━━━ PASSAGE TO READ ━━━

Blooming mountain laurel ushers in early summer

Mountain laurel (Kalmia latifolia) is blooming profusely now in Georgia. Its showy pink and white flowers, which bloom in great abundance, usher out spring and usher in summer. CONTRIBUTED BY GARY PEEPLES/U.S. FISH AND WILDLIFE SERVICE

Mountain laurel (Kalmia latifolia) is blooming profusely now in Georgia. Its showy pink and white flowers, which bloom in great abundance, usher out spring and usher in summer. CONTRIBUTED BY GARY PEEPLES/U.S. FISH AND WILDLIFE SERVICE

If any wildflower ushers in the calendar change from spring to summer, it is the beautiful mountain laurel. It’s blooming in great profusion now in Georgia‘s mountains, Piedmont and even a few Coastal Plain counties — and will continue to do so through mid-June, just before summer arrives on June 21.

Growing often in tangled thickets on mountain slopes, along streams and in ravines and wetlands, mountain laurel’s pink to white, teacup-shaped blooms are so abundant that they may completely obscure their shrubs’ gnarly, reddish brown limbs and evergreen leaves. It creates waves of color that can make a blooming mountain laurel thicket one of nature’s great spectacles. (The thickets’ near impenetrable density, though, once earned them the names “laurel hell” and “laurel slick” from early settlers.)

In her poem Mountain Laurel, famed nineteenth-century author Louisa May Alcott expressed her love for the blooming shrub, which she called her "bonnie flower:"

My bonnie flower, with truest joy

Thy welcome face I see,

The world grows brighter to my eyes

And summer comes with thee.

━━━

**TASKS TO CARRY OUT:**
• A. Echo the stretch of the mountain laurel article from "Growing often in" through "comes with thee.", word for word.
• B. According to the mountain laurel article, what names did early settlers give the dense thickets?
• C. Go on with the mountain laurel article, picking up right after its final line.

━━━ SUPPLIED DATA ━━━

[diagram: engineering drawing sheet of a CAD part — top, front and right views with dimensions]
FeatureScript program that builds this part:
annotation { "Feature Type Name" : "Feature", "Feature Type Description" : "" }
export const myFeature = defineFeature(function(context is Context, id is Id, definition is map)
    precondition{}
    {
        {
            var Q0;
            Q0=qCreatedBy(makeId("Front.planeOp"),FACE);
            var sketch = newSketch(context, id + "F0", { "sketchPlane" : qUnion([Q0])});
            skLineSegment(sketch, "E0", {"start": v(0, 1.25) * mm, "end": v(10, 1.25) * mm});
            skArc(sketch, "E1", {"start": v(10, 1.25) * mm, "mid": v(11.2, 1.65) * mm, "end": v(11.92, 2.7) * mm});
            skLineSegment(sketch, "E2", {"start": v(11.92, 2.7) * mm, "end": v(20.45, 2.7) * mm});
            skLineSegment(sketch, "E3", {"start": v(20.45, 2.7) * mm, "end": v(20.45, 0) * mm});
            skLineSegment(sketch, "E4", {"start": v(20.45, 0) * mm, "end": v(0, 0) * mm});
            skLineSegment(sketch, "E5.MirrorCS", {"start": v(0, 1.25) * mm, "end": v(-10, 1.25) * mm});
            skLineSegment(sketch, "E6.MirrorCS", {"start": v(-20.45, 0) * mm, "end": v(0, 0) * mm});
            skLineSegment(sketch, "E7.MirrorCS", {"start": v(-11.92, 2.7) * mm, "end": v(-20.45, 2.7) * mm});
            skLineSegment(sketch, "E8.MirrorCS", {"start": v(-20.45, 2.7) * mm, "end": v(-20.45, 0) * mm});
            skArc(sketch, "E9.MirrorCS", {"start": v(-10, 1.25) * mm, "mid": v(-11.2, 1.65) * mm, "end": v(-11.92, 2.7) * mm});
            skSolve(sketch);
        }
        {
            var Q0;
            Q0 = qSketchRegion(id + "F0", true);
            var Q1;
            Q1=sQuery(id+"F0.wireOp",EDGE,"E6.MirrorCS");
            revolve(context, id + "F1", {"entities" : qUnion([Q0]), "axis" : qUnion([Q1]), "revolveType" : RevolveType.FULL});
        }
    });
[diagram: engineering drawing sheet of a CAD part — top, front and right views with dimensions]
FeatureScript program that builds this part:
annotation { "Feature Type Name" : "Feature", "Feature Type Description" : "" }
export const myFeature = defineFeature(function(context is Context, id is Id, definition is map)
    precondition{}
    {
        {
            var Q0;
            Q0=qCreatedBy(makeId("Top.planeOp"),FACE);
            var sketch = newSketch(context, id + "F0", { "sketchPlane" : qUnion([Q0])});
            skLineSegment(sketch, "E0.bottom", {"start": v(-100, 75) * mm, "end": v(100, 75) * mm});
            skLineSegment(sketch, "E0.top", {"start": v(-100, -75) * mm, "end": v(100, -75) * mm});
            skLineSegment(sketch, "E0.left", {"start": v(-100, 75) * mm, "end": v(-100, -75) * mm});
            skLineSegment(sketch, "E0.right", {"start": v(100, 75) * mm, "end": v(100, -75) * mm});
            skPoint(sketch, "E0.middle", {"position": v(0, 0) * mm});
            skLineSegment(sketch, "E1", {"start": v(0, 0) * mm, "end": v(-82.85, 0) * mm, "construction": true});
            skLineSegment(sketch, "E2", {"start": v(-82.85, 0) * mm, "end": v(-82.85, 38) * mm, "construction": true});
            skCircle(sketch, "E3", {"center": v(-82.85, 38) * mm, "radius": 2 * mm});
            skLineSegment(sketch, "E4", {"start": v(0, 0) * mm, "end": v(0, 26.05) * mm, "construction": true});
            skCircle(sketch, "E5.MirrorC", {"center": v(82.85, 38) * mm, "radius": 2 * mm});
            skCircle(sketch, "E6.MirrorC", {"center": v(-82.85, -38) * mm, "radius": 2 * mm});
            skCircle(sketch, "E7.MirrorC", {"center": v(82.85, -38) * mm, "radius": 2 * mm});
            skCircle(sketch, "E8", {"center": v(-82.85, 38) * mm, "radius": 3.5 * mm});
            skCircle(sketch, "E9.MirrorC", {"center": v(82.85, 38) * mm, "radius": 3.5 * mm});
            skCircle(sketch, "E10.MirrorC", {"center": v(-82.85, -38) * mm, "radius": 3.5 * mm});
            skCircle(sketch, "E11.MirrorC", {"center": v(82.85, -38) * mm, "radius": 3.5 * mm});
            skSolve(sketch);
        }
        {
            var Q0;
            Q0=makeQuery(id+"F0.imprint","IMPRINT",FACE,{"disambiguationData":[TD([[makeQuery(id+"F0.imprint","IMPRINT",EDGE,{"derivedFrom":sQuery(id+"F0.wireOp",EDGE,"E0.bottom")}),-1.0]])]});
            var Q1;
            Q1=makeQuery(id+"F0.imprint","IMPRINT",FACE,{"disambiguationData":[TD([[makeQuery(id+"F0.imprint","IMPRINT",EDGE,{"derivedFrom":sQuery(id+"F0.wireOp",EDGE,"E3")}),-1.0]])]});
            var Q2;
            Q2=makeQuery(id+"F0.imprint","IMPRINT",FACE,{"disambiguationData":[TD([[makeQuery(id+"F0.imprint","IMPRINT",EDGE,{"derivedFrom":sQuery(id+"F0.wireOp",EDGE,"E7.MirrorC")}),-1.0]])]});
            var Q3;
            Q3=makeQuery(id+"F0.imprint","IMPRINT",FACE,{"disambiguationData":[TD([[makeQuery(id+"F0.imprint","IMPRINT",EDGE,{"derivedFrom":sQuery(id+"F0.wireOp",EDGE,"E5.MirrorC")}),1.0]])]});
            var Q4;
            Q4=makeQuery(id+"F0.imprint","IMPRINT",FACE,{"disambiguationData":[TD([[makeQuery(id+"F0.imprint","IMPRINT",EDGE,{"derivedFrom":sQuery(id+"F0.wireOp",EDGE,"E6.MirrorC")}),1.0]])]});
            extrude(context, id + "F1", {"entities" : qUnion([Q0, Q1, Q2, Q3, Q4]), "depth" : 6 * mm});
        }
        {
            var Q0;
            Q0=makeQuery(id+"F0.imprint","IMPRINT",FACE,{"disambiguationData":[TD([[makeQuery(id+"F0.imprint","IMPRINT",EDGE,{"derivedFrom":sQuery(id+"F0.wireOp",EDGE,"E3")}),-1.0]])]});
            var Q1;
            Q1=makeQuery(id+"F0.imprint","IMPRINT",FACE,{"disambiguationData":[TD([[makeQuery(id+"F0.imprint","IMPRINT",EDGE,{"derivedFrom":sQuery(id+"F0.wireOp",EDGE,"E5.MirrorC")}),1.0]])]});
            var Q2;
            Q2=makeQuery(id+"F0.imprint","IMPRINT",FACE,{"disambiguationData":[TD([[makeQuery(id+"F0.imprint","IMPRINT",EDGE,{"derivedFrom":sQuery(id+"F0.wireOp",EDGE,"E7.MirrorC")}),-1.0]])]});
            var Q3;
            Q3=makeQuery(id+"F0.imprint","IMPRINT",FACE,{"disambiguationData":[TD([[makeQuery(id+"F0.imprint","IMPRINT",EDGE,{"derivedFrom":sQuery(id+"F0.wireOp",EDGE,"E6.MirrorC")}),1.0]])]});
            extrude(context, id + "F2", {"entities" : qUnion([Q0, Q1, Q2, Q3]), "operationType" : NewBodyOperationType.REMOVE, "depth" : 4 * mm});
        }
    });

━━━

**SET OF ANSWERS:**
• A.
Growing often in tangled thickets on mountain slopes, along streams and in ravines and wetlands, mountain laurel’s pink to white, teacup-shaped blooms are so abundant that they may completely obscure their shrubs’ gnarly, reddish brown limbs and evergreen leaves. It creates waves of color that can make a blooming mountain laurel thicket one of nature’s great spectacles. (The thickets’ near impenetrable density, though, once earned them the names “laurel hell” and “laurel slick” from early settlers.)

In her poem Mountain Laurel, famed nineteenth-century author Louisa May Alcott expressed her love for the blooming shrub, which she called her "bonnie flower:"

My bonnie flower, with truest joy

Thy welcome face I see,

The world grows brighter to my eyes

And summer comes with thee.

• B. "Laurel hell" and "laurel slick."

• C.
Scores of other poems, essays and even songs have been inspired by mountain laurel. Numerous streets, roads, schools and physical areas such as creeks and mountaintops are named for the shrub. Many of those places, though, bear the name “ivy,” which is what many old-timers once called mountain laurel. In Georgia, you are likely to find Ivy Creek, Ivy Creek Road, Ivy Gap and other ivy-named places. Several towns also celebrate mountain laurel with festivals in late spring. I attended Clarkesville’s Mountain Laurel Festival in North Georgia last weekend.

Mountain laurel’s beauty, however, may belie a darker side: All parts of the shrub are toxic to several animals — including horses, cattle and humans — if ingested. Its toxicity in sheep earned it another nickname, lambkill.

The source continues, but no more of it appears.